Monzo and Brewdog are among the more familiar names which have been backed by everyday investors and hot on their heels are firms like what3words, Freetrade, Chip, Wirex and Moneybox.

Almost 50,000 investors have backed these businesses alone, with a combined £35m raised since the pandemic hit.

Counter-cyclical nature

What we’ve seen since March is that crowdfunding can be counter-cyclical: the worse the economy is doing in some areas and the less in control people feel, the more we are seeing them taking an interest in participating in crowdfunding campaigns.

Not only has the environment of record-low interest rates and market volatility sent savers searching for alternatives, but the nation’s personal finances have come into much sharper relief during the pandemic.

Spending has drastically reduced for some, leaving them with more to save, while others are looking at how to make their money go further and increase their safety net with a downturn at the door.

And there’s also a growing appetite for supporting businesses that align with our own personal values, whether it’s because it’s helping a local community, or because it’s making leaps forward for sustainability: people are putting their money where their morals are.

If you already have an ISA, a pension, and are invested in stocks, bonds and property, adding higher risk equity crowdfunding investments to your portfolio may be something to consider.

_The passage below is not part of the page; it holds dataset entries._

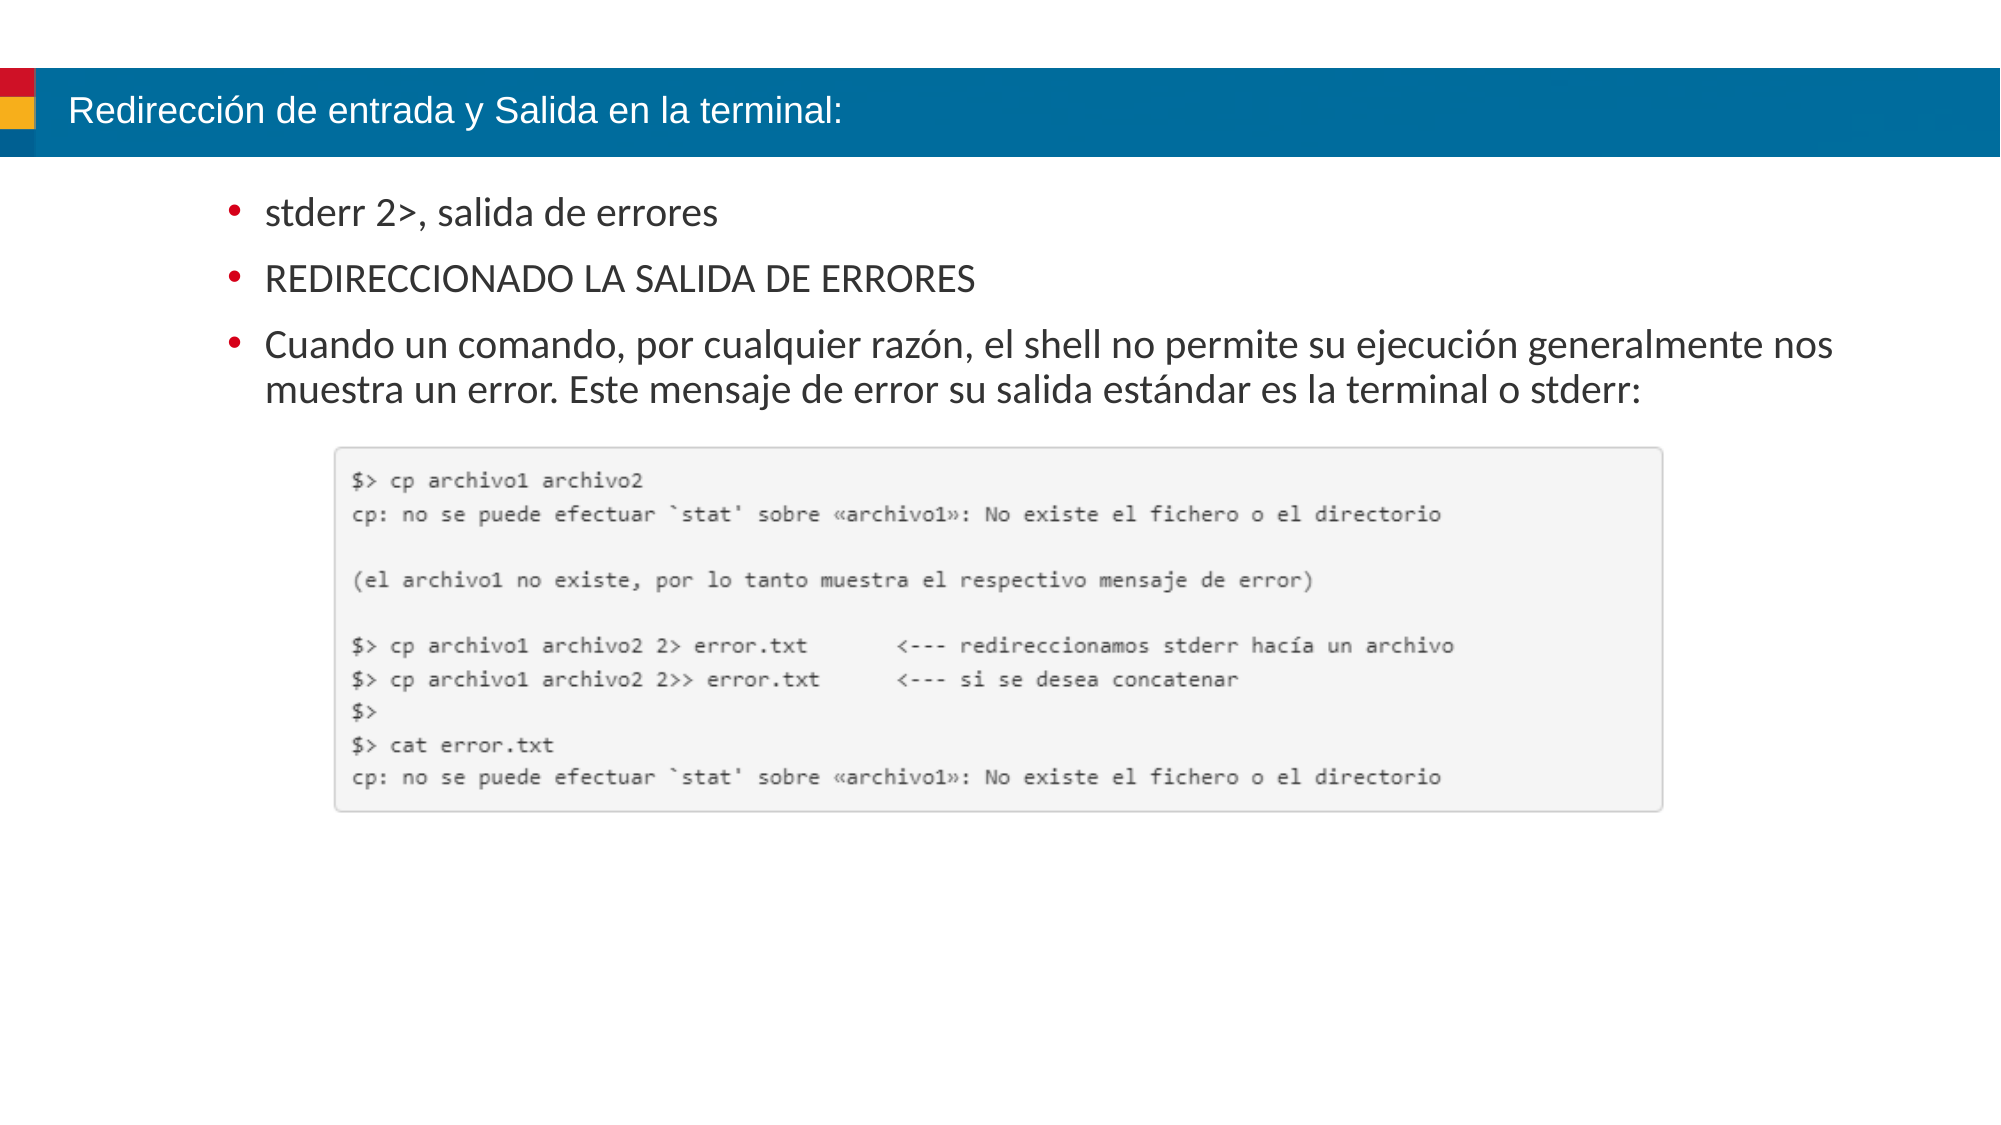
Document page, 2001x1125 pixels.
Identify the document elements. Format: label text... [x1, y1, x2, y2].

list stderr 2>, salida de errores REDIRECCIONADO LA SALIDA DE ERRORES Cuando un comando, por cualquier razón, el shell no permite su ejecución generalmente nos muestra un error. Este mensaje de error su salida estándar es la terminal o stderr: [137, 182, 1863, 1014]
title Redirección de entrada y Salida en la terminal: [53, 78, 1596, 145]
picture [329, 440, 1671, 820]
picture [0, 68, 35, 129]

It can increase a portfolio’s diversity, balance against lower risk investments, and enable you to access companies at an early stage.

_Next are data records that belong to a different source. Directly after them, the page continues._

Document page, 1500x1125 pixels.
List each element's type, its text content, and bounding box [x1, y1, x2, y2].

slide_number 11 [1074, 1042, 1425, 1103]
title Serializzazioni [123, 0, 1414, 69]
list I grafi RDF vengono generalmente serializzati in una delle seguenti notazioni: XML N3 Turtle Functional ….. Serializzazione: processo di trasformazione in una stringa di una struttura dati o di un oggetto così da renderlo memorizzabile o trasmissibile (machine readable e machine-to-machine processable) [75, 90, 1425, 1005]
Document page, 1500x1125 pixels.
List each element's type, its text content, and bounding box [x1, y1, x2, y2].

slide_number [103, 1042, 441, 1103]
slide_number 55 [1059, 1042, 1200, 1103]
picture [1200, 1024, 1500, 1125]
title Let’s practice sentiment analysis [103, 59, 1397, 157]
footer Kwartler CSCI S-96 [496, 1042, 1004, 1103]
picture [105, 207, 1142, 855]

No investment is without risk

Of course, no investment is without risk. While stock markets have yo-yoed, the pandemic has also seen property funds frozen and banks already offering meagre returns on cash savings continue to slash rates further.

And so too in crowdfunding there are certain things investors should consider before making the leap.

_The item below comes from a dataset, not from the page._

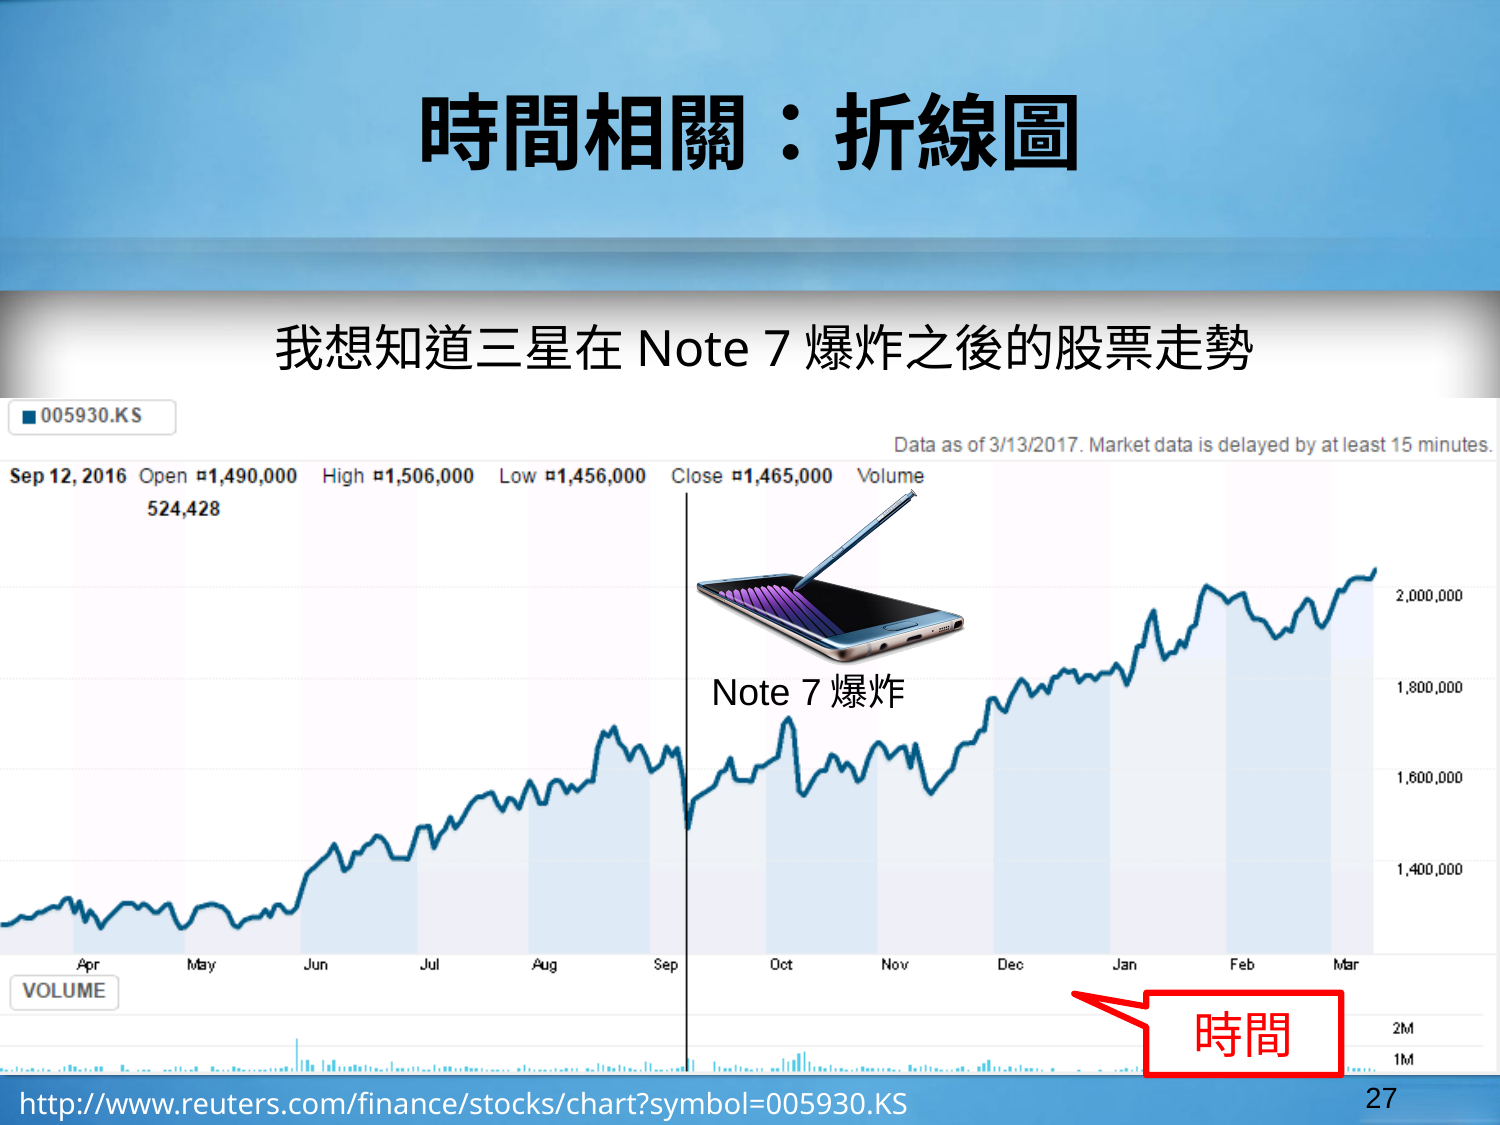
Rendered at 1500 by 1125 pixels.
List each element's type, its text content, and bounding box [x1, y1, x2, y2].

Understanding the valuation of a private company is different from that of a publicly listed firm.

Crowdfunding platforms foster an open dialogue between investors and the company fundraising to help everyone understand the thinking and processes behind valuing a business.

Companies should explain the rationale behind their valuation, respond to questions and take on board feedback. Now, it’s often the retail investor who decides if the valuation is right.

Often, and particularly with later-stage start-ups and businesses, valuations will be set by a lead investor or venture capital firm also participating in the funding round. Platforms perform due diligence on companies seeking crowdfunding too.

Routes to liquidity are also something to consider: knowing how and when you can sell your investments is important.

Generally, crowdfunding investors must wait until a company lists its shares on a public market, or it is bought by a larger firm as in the case of Mindful Chef. However, many crowdfunding platforms offer secondary liquidity opportunities where investors can buy and sell their shares.

Certainly, investing in early-stage companies is a risk: the Office for National Statistics estimates that half of all new UK businesses fail after three years.

Potential returns and tax benefits

By comparison, over 85% of the 960 businesses funded on Crowdcube over the last eight years are still trading.

Plus, the higher up the risk curve you go, the higher the potential return. So far, more than 36,000 investors have had the chance to realise returns of over £50m from 58 of our businesses.

In addition to the potential returns, there are tax benefits for investors too.

The enterprise investment scheme (EIS) offers income tax relief of 30% on investments up to £1million in a given tax year, meaning a maximum tax reduction of £300,000. And the seed enterprise investment scheme (SEIS) offers 50% relief. These shares are also currently exempt from capital gains tax and inheritance tax.

Crowdfunding platforms are throwing open access to investment opportunities that have traditionally been reserved for high-net-worth investors.

Everyday investors now have a golden opportunity to back the businesses that drive innovation and the UK’s economy, sit alongside personal values and purpose and offer potential returns that can add much-needed diversification to any investment portfolios.